Needless to say, Cousin John quickly rolled the window back up, saving us all from a gruesome death, while the others pummeled me into a quivering mass of humbled pie.
Sometimes we do the best we can with what we have at hand, only to discover that the results are not what we had intended. We also learn that while our intentions might well be noble, that we are not judged by our intentions, but by the consequences of our actions.
Of course, we all had a great laugh out of our experience (once we had all returned to consciousness) and “according to modern science” became the unofficial motto of the summer.
Oh how fickle science can be – and yet, how dependable. The laws of science apply irrespective of our understanding and, if we are wise, we will learn not to take science for granted or assume we can figure out every outcome for every action. Science isn’t as much fickle as it is an equalizer and humbling force.
We will reap what we sow; if we sow in arrogance, we will reap abundant humility, but the good news is that if we plant the good seeds of love, patience, kindness, joy, happiness, and so on, we will more likely receive an abundance of good fruits.

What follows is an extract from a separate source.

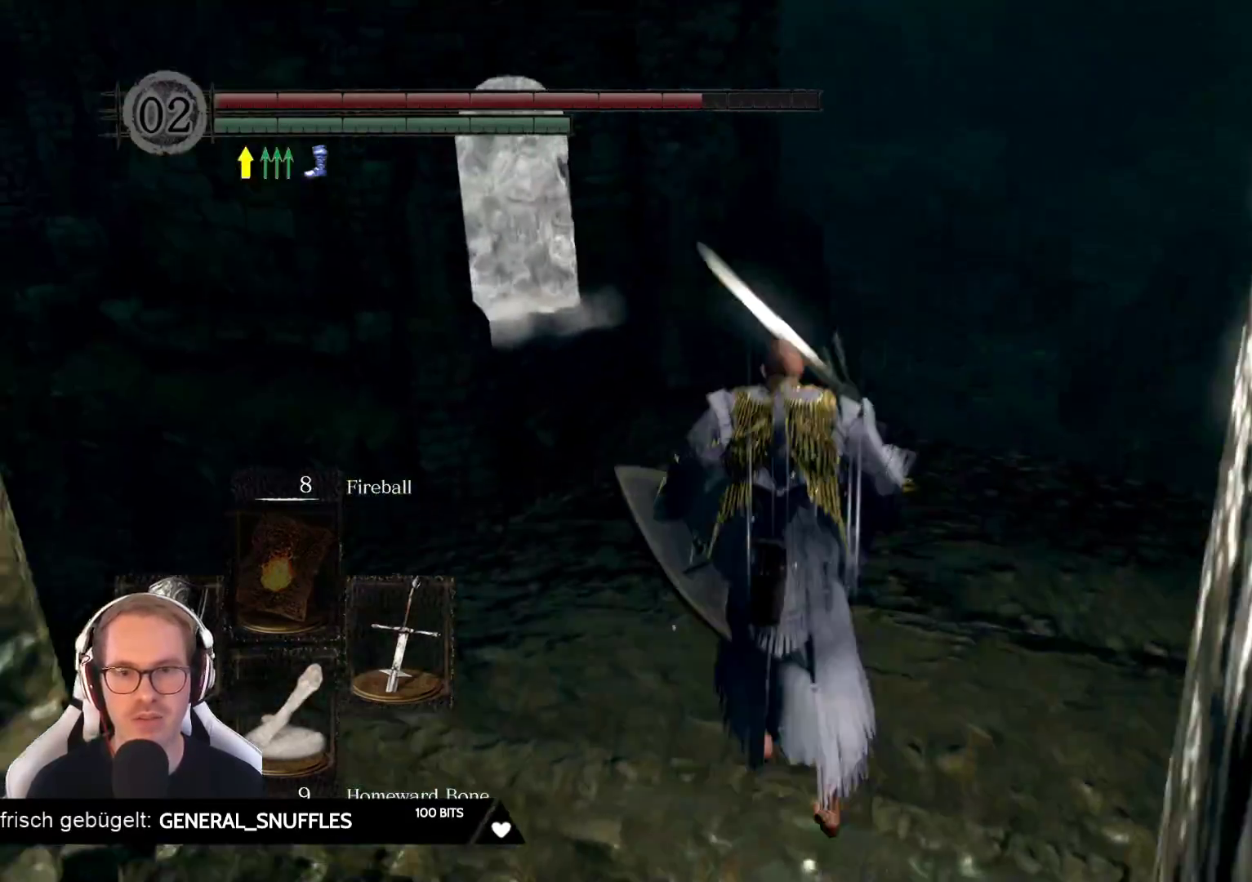
{"buttons": [], "left_stick": "up", "right_stick": "center", "events": []}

Hosea tells those who are listening that if they plow up the hard ground of their hearts – living to please God – that God may well respond by showering them with the fruits of his own loving kindness.
I am actually happy that my best intentions and actions are sometimes turned on their heads. It is so easy to fall into the trap of thinking one is more than what one actually is. Making mistakes, acknowledging those mistakes, and making amends for them as best one can, we make this a better place for those around us, as well as for those who will follow. And isn’t that why we’re here?
We’re here to take care of this wonderful garden we call earth and, more importantly, to take care of one another. We open the window hoping and praying for fresh air. If the air is toxic, admit the mistake, and close the window.
There are abundant opportunities in life to get caught in the Great Fickle, but there is good news in knowing that it is not God’s desire to pick us off, but to pick us up instead in this, our valley.